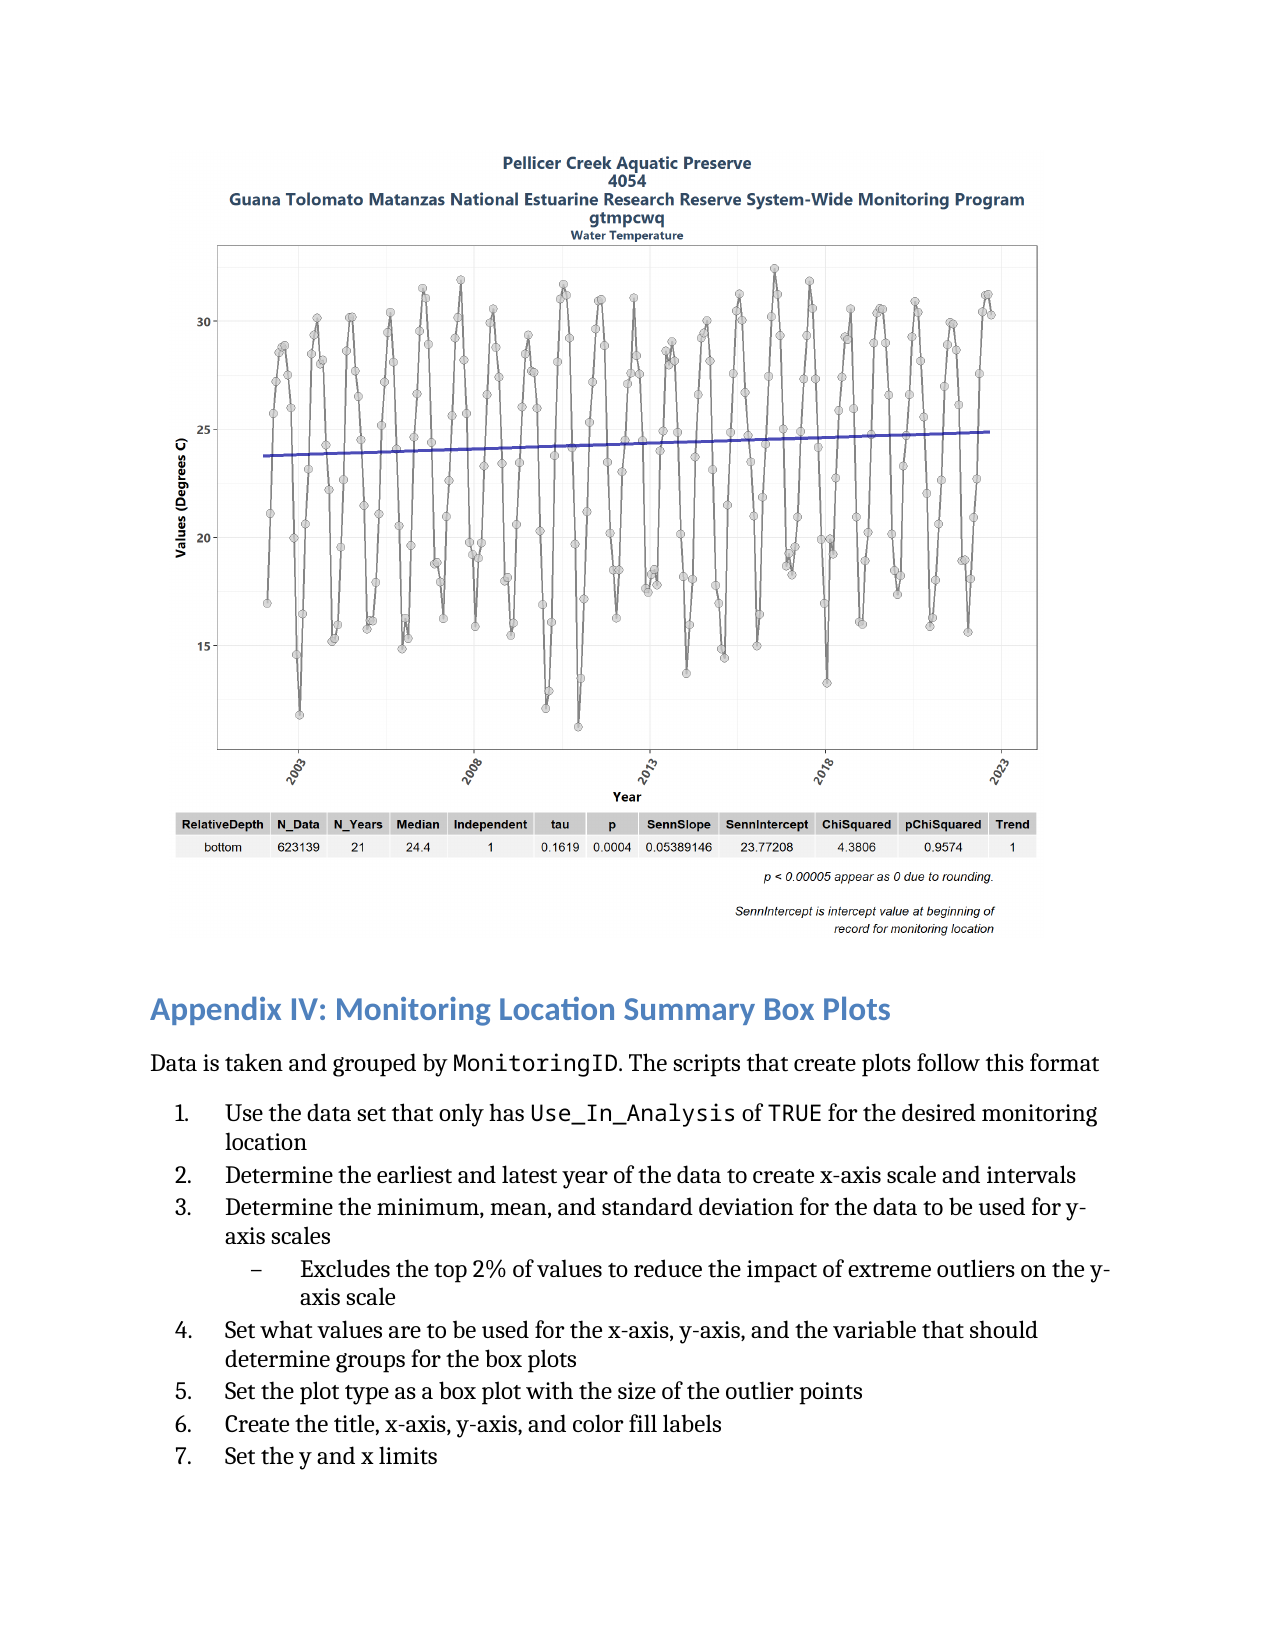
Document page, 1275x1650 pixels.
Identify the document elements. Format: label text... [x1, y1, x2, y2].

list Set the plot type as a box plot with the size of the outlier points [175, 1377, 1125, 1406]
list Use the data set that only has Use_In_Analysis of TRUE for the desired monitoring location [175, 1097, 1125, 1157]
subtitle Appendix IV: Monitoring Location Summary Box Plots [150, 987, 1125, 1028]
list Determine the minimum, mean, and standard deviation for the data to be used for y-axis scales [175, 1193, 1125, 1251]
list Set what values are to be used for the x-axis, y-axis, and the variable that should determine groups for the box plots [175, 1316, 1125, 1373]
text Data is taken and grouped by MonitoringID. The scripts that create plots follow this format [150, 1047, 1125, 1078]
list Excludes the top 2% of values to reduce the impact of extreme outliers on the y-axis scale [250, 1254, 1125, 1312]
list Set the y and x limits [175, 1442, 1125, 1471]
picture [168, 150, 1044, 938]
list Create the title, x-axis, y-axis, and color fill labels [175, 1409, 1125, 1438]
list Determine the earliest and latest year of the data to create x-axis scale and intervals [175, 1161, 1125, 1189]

***

▶ Problem to work on: Hand back the data exactly as it appears, with all pictures cut.

▶ Answer to the exercise:
Document page, 1275x1650 pixels.
Identify the document elements. Format: label text... [x1, y1, x2, y2].

list Set the plot type as a box plot with the size of the outlier points [175, 1377, 1125, 1406]
list Use the data set that only has Use_In_Analysis of TRUE for the desired monitoring location [175, 1097, 1125, 1157]
subtitle Appendix IV: Monitoring Location Summary Box Plots [150, 987, 1125, 1028]
list Determine the minimum, mean, and standard deviation for the data to be used for y-axis scales [175, 1193, 1125, 1251]
list Set what values are to be used for the x-axis, y-axis, and the variable that should determine groups for the box plots [175, 1316, 1125, 1373]
text Data is taken and grouped by MonitoringID. The scripts that create plots follow this format [150, 1047, 1125, 1078]
list Excludes the top 2% of values to reduce the impact of extreme outliers on the y-axis scale [250, 1254, 1125, 1312]
list Set the y and x limits [175, 1442, 1125, 1471]
picture [168, 150, 1044, 938]
list Create the title, x-axis, y-axis, and color fill labels [175, 1409, 1125, 1438]
list Determine the earliest and latest year of the data to create x-axis scale and intervals [175, 1161, 1125, 1189]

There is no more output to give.